Tanto en el marketing como en la economía son muchos los que se siguen preguntando si la oferta es primero que la demanda, es decir, si aquella genera esta, o al contrario, lo mismo que el famoso cuestionamiento sobre qué fue primero el huevo o la gallina. Y todavía no hay acuerdo en ninguno de los dos casos.

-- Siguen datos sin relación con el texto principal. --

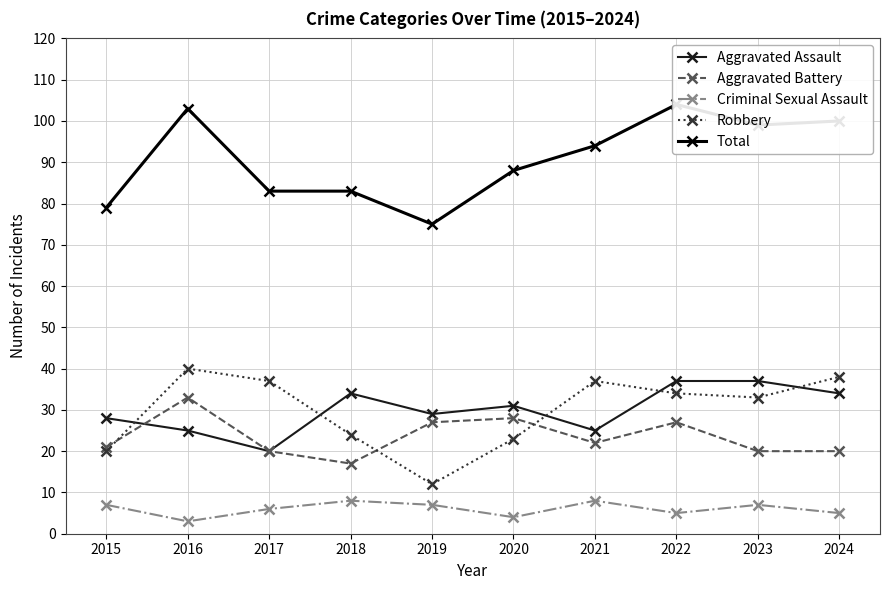

List the labels in order of Total value, largest first.

2022, 2016, 2024, 2023, 2021, 2020, 2017, 2018, 2015, 2019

Para los economistas, las teorías del francés Jean Baptiste Say (la oferta crea su propia demanda) y del británico John Maynard Keynes (la demanda genera la oferta) tienen total validez, lo mismo que para los mercadólogos, habiendo tantos seguidores de unos como de otros, sin que exista claridad, pues todo depende de quien afirme una cosa u otra. Para no pocos es una discusión bizantina, pero que en el caso del marketing vale la pena considerar, sobre todo cuando se habla de emprendimiento y nuevas empresas, y con mayor razón durante esta ya larga pandemia, generándose especulaciones de todos los tipos sobre lo que será el mundo una vez pase, porque como tanto se ha dicho, también pasará.

Igual podría decirse de otras discusiones que siempre se presentan, como la que se da sobre si las necesidades se pueden crear o no.

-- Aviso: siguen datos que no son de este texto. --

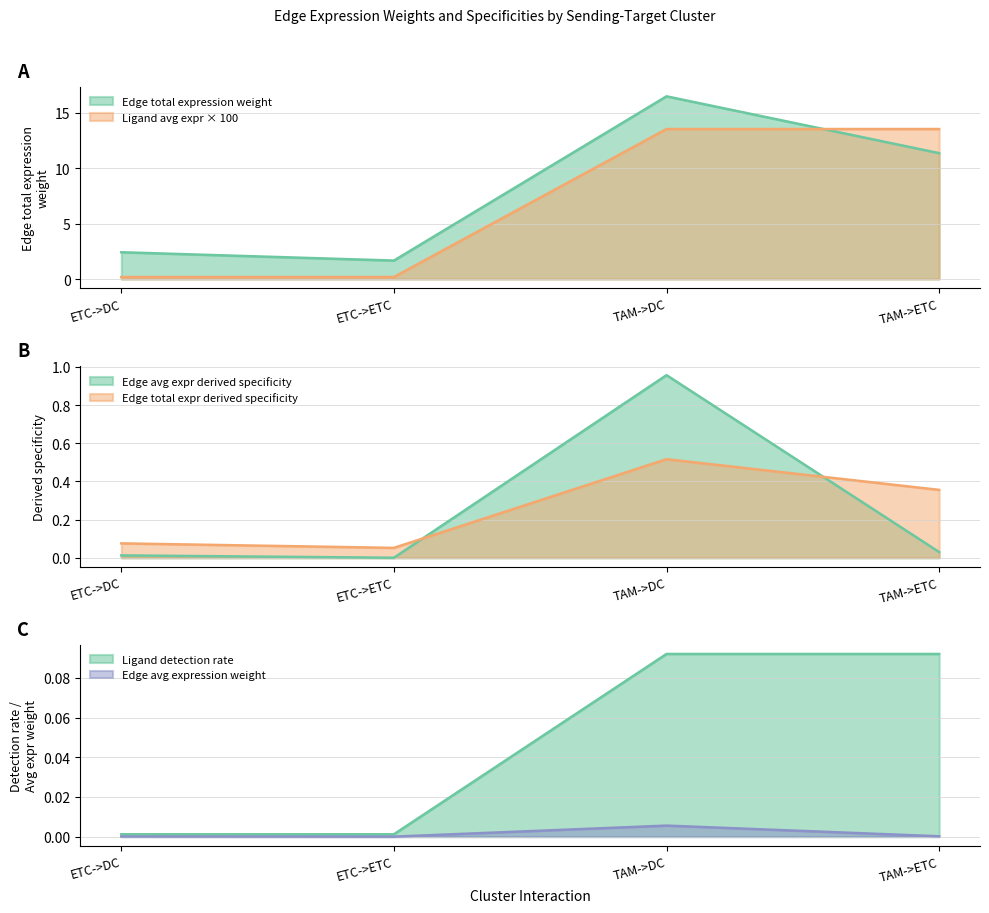

In Edge total expression derived specificity, how many points are higher than both neighbors (excluding endpoints)?

1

Poca gente del mercadeo desconoce la teoría de la pirámide de las cinco necesidades básicas del ser humano (fisiológicas, de seguridad, sociales, de estima y de auto realización), presentada por el psicólogo gringo Abrahan Maslow, de las cuales se derivan las demás y/o los deseos, llegando a confundir éstos con aquéllas, a lo que habría que decir que tampoco existe entre los académicos acuerdo sobre este aspecto.

De la misma manera, entre la gente de ventas también se presentan inquietudes, sobre todo después de las circunstancias vividas en la segunda mitad del siglo pasado cuando las escuelas decían que quienes se dedicaban a estas actividades debían generarles las necesidades a los clientes para lograr transacciones.

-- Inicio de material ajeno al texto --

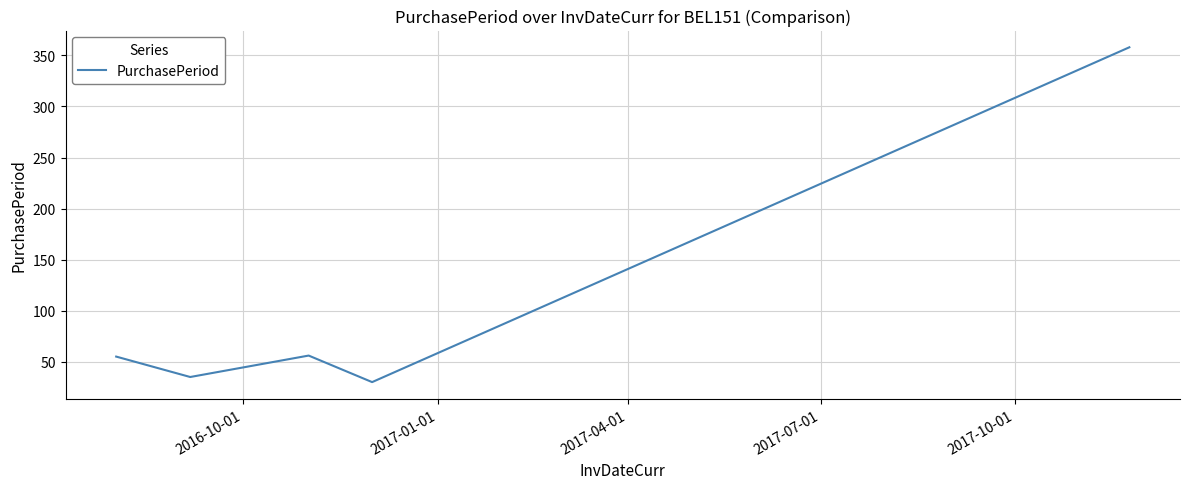

What is the sum of all values?

534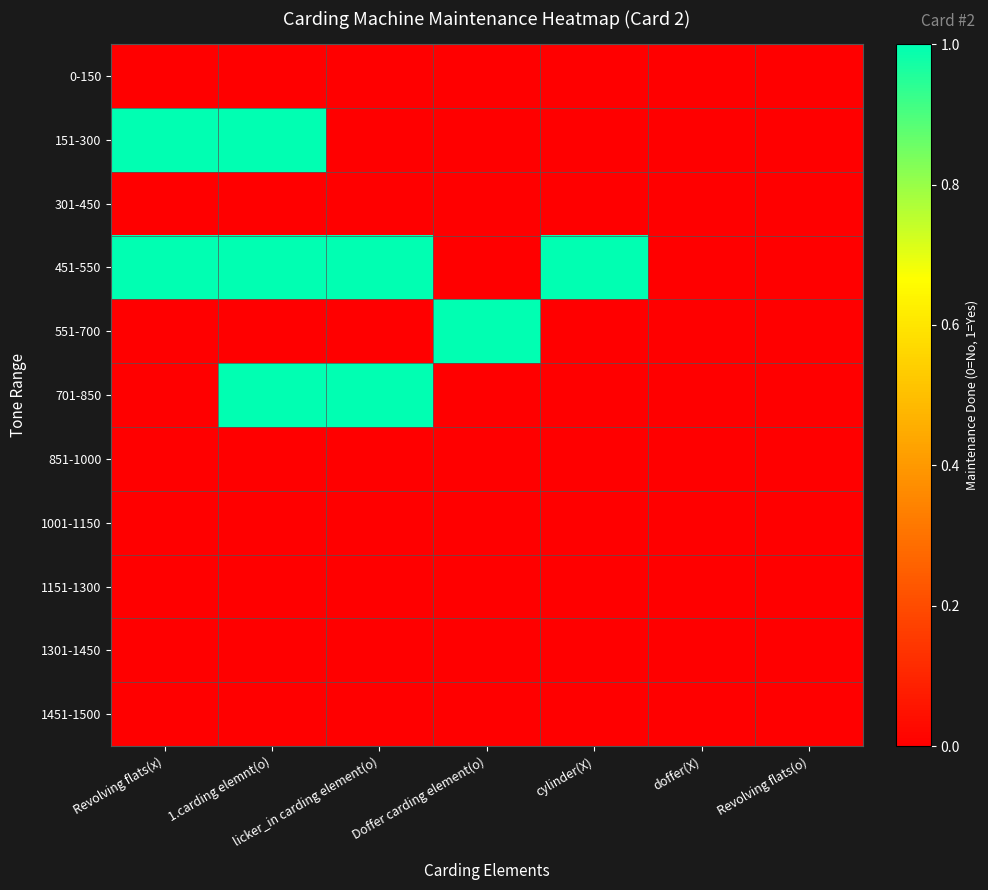

Which has a higher value, licker_in carding element(o) or Revolving flats(o)?

licker_in carding element(o)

Para poner un ejemplo que genere análisis sobre cuál es primero, oferta o demanda, podría considerarse el agua, necesidad fisiológica de todos los seres vivos. Podría preguntarse entonces un emprendedor, si la sed genera necesidades como el agua envasada, o saborizada, o fría, etc. El libro del español Pancracio Celdrán Gomariz, ‘El gran libro de la historia de las cosas’ presenta una serie de análisis de muchos artículos que diariamente se usan, dejando entrever que en unos casos Say tenía razón y en otros Keynes fue más acertado.

Podrían ser muchas las preguntas sobre el uso de un recurso o producto natural como el agua, que no era producción industrial, pero que su consumo hizo que la sociedad tuviera que controlar como producto, y el cual en años recientes comenzó a ser envasado para comercialización y luego convertirse en la variedad incontable de versiones. ¿Qué fue primero, la oferta o la demanda? ¿Quién empezó?, como dirían algunos.

Estamos en la última temporada del año que pasará a la historia marcando una época diferente a las anteriores, y podría preguntarse si los obsequios, los aguinaldos y lo que se consume en esta época del año fue producto de oferta o nació porque los mercados lo pidieron; y no son pocos los riesgos, como hace unas semanas comentamos.

La conclusión lógica es simple: hay que ofrecer y hay que demandar lo que sea para beneficio de todos y mejore cada vez más el nivel de vida.